The Crow Tribe of Montana has also been a vocal supporter of the terminal. Earlier this month, Crow chairman Darrin Old Coyote drafted a letter to the USACE encouraging negotiation between SSA Marine and the Lummi. The Crow owns approximately 9 billion tons of coal reserves, according to “Indian Country Today.” The tribe’s economic stability is dependent on coal mining.

“Obtaining the full value from our coal resources depends on having the transportation infrastructure in place for us to access both national and international markets,” Old Coyote wrote. “Obtaining full value for these resources is the key to the Crow Tribe’s future.”

  1. I am including below a quote from Lummi Nation’s January 5, 2015 letter to the Army Corps of Engineers to offer a little more insight into their stated concerns regarding GPT. Pacific International Terminals paid for the Vessel Traffic and Risk Assessment Study that was completed by Glosten Associates and was overseen by the DOE. (Here is a link to a page where readers can access that study: ) Lummi Nation took part in the process of that study. And it was this study they reviewed before sending their January 5, 2015 letter to the Corps. “Review of the impacts associated with this project, including, but not limited to, those analyzed in the “Gateway Pacific Terminal Vessel Traffic and Risk Assessment Study” lead to the inescapable conclusion that the proposed project will directly result in the substantial impairment of the treaty rights of the Lummi Nation throughout the Nations’ “usual and accustomed” fishing areas…. The Lummi have harvested at this location since time immemorial and plan to continue into the future. The proposed project will impact this significant treaty harvesting location and will significantly limit the ability of tribal members to exercise their treaty rights.”

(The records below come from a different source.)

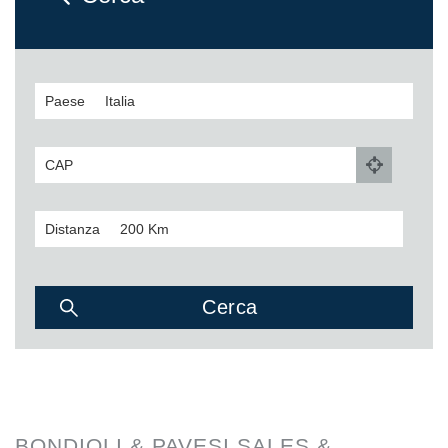
Paese
CAP
Distanza
BONDIOLI & PAVESI SALES &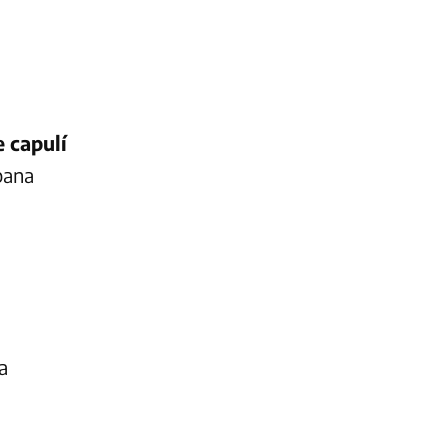
e capulí
bana
a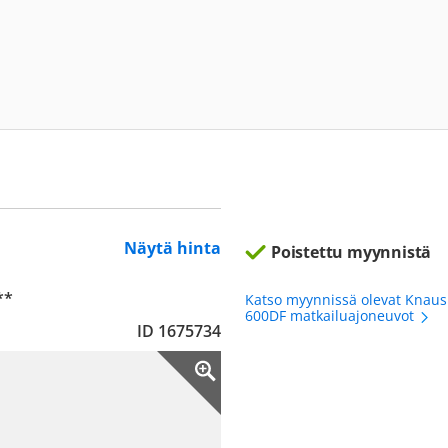
Näytä hinta
Poistettu myynnistä
**
Katso myynnissä olevat Knaus
600DF matkailuajoneuvot
ID 1675734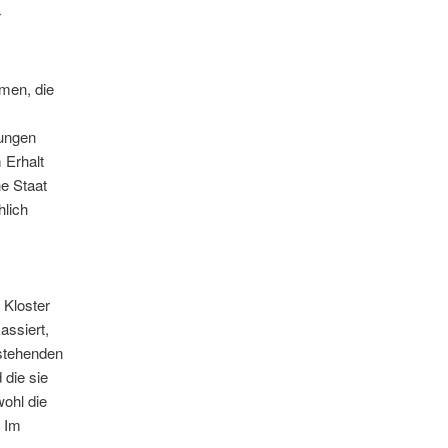
r
men, die
gungen
m Erhalt
he Staat
hlich
 Kloster
assiert,
estehenden
 die sie
ohl die
. Im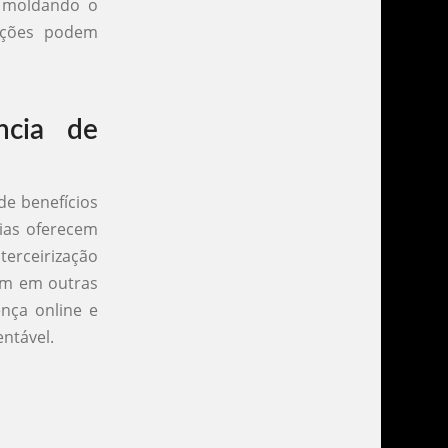
o moldando o
vações podem
ncia de
de benefícios
cias oferecem
terceirização
em em outras
nça online e
ntável.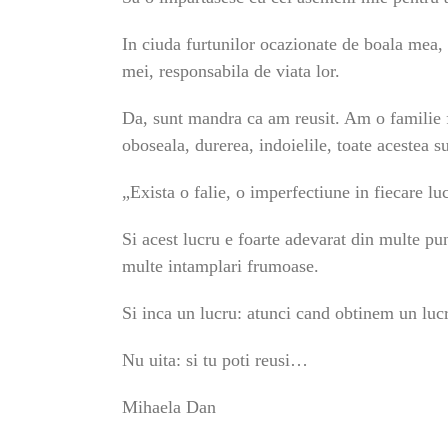
In ciuda furtunilor ocazionate de boala mea, 
mei, responsabila de viata lor.
Da, sunt mandra ca am reusit. Am o familie f
oboseala, durerea, indoielile, toate acestea
„Exista o falie, o imperfectiune in fiecare l
Si acest lucru e foarte adevarat din multe pun
multe intamplari frumoase.
Si inca un lucru: atunci cand obtinem un lucr
Nu uita: si tu poti reusi…
Mihaela Dan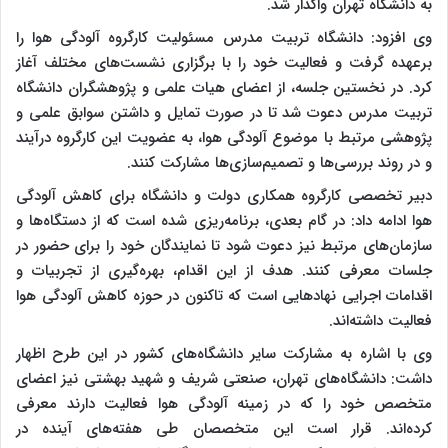
به دانشگاه تهران واگذار شد.
وی افزود: دانشگاه تربیت مدرس مسئولیت کارگروه آلودگی هوا را
برعهده گرفت و فعالیت خود را با برگزاری نشست‌های مختلف آغاز
کرد. در نخستین جلسه، از اعضای هیات علمی و پژوهشگران دانشگاه
تربیت مدرس دعوت شد تا در صورت تمایل و داشتن سوابق علمی و
پژوهشی مرتبط با موضوع آلودگی هوا، به عضویت این کارگروه درآیند
و در روند بررسی‌ها و تصمیم‌سازی‌ها مشارکت کنند.
دبیر تخصصی کارگروه همکاری دولت و دانشگاه برای کاهش آلودگی
هوا ادامه داد: در گام بعدی، برنامه‌ریزی شده است که از دستگاه‌ها و
سازمان‌های مرتبط نیز دعوت شود تا نمایندگان خود را برای حضور در
جلسات معرفی کنند. هدف از این اقدام، بهره‌گیری از تجربیات و
اقدامات اجرایی نهادهایی است که تاکنون در حوزه کاهش آلودگی هوا
فعالیت داشته‌اند.
وی با اشاره به مشارکت سایر دانشگاه‌های کشور در این طرح اظهار
داشت: دانشگاه‌های تهران، صنعتی شریف و شهید بهشتی نیز اعضای
متخصص خود را که در زمینه آلودگی هوا فعالیت دارند معرفی
کرده‌اند. قرار است این متخصصان طی هفته‌های آینده در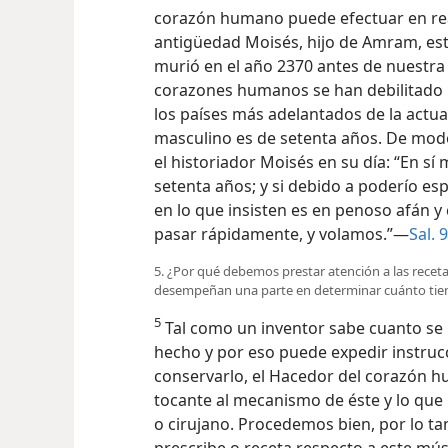
corazón humano puede efectuar en real
antigüedad Moisés, hijo de Amram, est
murió en el año 2370 antes de nuestr
corazones humanos se han debilitado m
los países más adelantados de la actua
masculino es de setenta años. De modo
el historiador Moisés en su día: “En s
setenta años; y si debido a poderío es
en lo que insisten es en penoso afán y
pasar rápidamente, y volamos.”—
Sal. 
5. ¿Por qué debemos prestar atención a las receta
desempeñan una parte en determinar cuánto ti
5
Tal como un inventor sabe cuanto se
hecho y por eso puede expedir instru
conservarlo, el Hacedor del corazón 
tocante al mecanismo de éste y lo que 
o cirujano. Procedemos bien, por lo tan
prescribe o receta respecto a este mús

    “Additionally, the Lummi Nation has a sacred obligation to protect Xwe’chi’eXen based on the area’s cultural and spiritual significance. The Corps is obligated to comply with the mandates of the National HIstoric Preservation Act, specifically section 106, in evaluating the the project’s potential impacts. This obligation is in addition to the Corps’ obligations that spring from our treaty rights. The Lummi Nation is opposed to this project due to the cultural and spiritual significance of Xwe’chi’eXen, and intends to use all means necessary to protect it.”

  2. Reporter Steve Guntli wrote: “SSA Marine, the developer behind the GPT project, has reached out to the Lummi Nation several times to negotiate.”

    It is my understanding that SSA (Exec. Skip Sahlin) wrote one letter which was dated January 30, 2015, and among other subjects in that letter, said, “Our door is always open and the GPT team looks forward to continuing to communicate with Lummi during the projects permitting and development process.”

    Except for that January 30 letter, SSA Marine did its reaching out to the public, not to the Lummi Nation, via the Bellingham Herald and SSA Marine’s mouthpieces like Northwest Jobs Alliance, trying to put forth the idea that the company was putting out invitations to the Lummi.

    SSA did this when it knows that the Lummi Nation is a sovereign nation, therefore the Nation deals government to government with the USACE, as is customary.

    Also, there may need to be a correction to the article because it says: “Earlier this month, Crow chairman Darrin Old Coyote drafted a letter to the USACE encouraging negotiation between SSA Marine and the Lummi.” If the reporter is referring to the letter from the Crow Nation to the USACE that was reported in the media recently, that letter is dated January 20, 2015, so I do not believe it is correct to say that the letter was drafted earlier this month. Details matter.

    I am going to apologize for the bluntness of my next statement, but I believe it needs to be said, as it is a reality. The level of reporting by the Northern Light on the issues surrounding the Lummi Nation’s January 5 request to the Corps and the events that have followed has been sub-par. The January 22 article written by Guntli relating to the Jan. 5 letter was more like a book report on the press release sent to media from SSA Marine.

    I’m sure that Mr. Guntli has it in him to do a better job of getting more detailed and more correct information on these issues out to the public. We deserve it.